[Entries drawn from a collection]
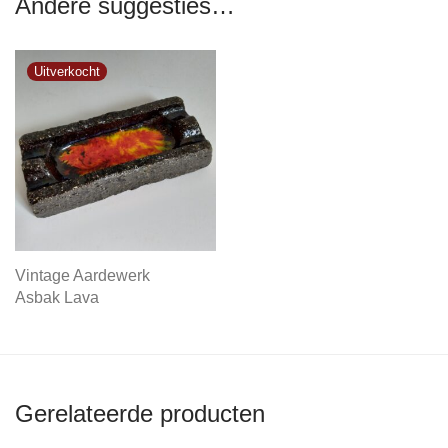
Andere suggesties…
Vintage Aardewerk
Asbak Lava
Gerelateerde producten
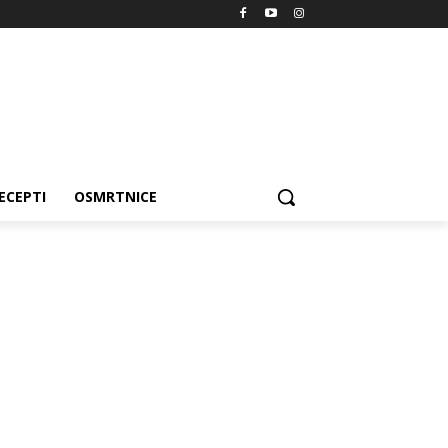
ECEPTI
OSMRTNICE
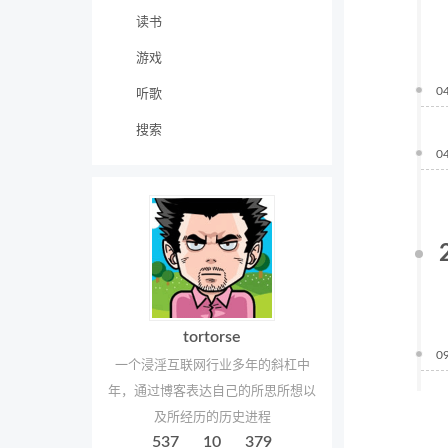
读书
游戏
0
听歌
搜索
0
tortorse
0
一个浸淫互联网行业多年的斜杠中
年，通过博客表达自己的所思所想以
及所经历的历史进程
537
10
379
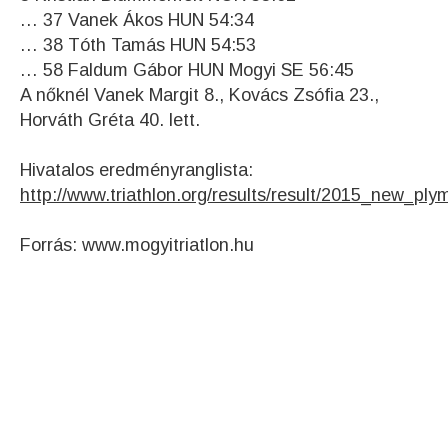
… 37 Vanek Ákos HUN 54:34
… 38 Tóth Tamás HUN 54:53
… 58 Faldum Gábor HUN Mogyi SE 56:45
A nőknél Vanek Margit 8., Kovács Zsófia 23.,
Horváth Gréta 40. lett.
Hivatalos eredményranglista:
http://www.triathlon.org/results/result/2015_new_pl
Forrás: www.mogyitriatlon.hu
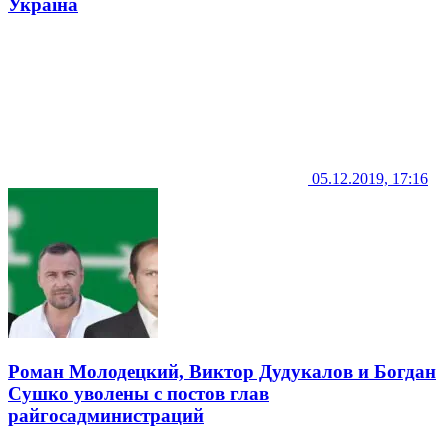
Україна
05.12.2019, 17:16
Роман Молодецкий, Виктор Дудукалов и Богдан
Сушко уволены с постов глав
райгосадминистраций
* * *
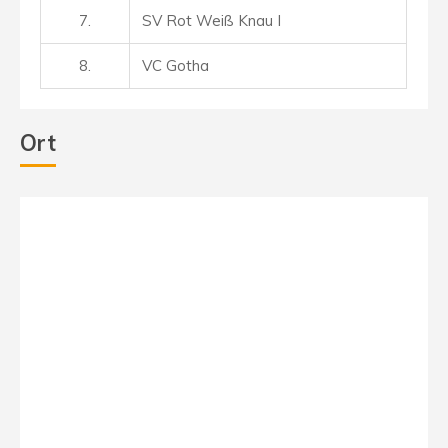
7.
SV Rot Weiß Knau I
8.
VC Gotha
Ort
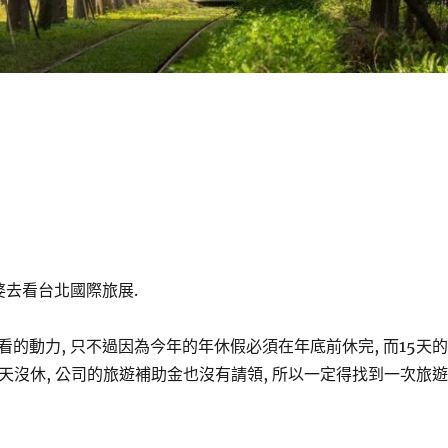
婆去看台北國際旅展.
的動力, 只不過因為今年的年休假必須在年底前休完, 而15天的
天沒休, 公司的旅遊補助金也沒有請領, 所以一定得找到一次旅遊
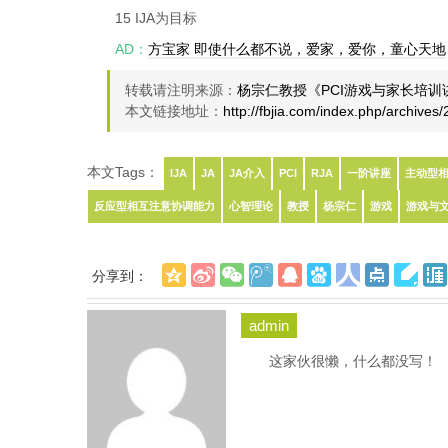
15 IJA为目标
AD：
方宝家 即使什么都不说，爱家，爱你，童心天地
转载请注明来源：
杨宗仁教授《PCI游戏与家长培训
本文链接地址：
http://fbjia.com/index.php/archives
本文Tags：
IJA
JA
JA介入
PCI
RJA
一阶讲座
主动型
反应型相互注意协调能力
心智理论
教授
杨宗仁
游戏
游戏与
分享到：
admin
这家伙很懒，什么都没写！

• _TO DO_: Could you write out the listing again starting at the line with "Andere suggesties…" and ending at the line with "Forrás: www.mogyitriatlon.hu", substituting "Hungary" for each "HUN" and keeping everything else the same? Leave the pictures out of your answer.

• _RESPONSE TO THE TASK_:
Andere suggesties…
Vintage Aardewerk
Asbak Lava
Gerelateerde producten
ECEPTI
OSMRTNICE
读书
游戏
0
听歌
搜索
0
tortorse
0
一个浸淫互联网行业多年的斜杠中
年，通过博客表达自己的所思所想以
及所经历的历史进程
537
10
379
… 37 Vanek Ákos Hungary 54:34
… 38 Tóth Tamás Hungary 54:53
… 58 Faldum Gábor Hungary Mogyi SE 56:45
A nőknél Vanek Margit 8., Kovács Zsófia 23.,
Horváth Gréta 40. lett.
Hivatalos eredményranglista:
http://www.triathlon.org/results/result/2015_new_pl
Forrás: www.mogyitriatlon.hu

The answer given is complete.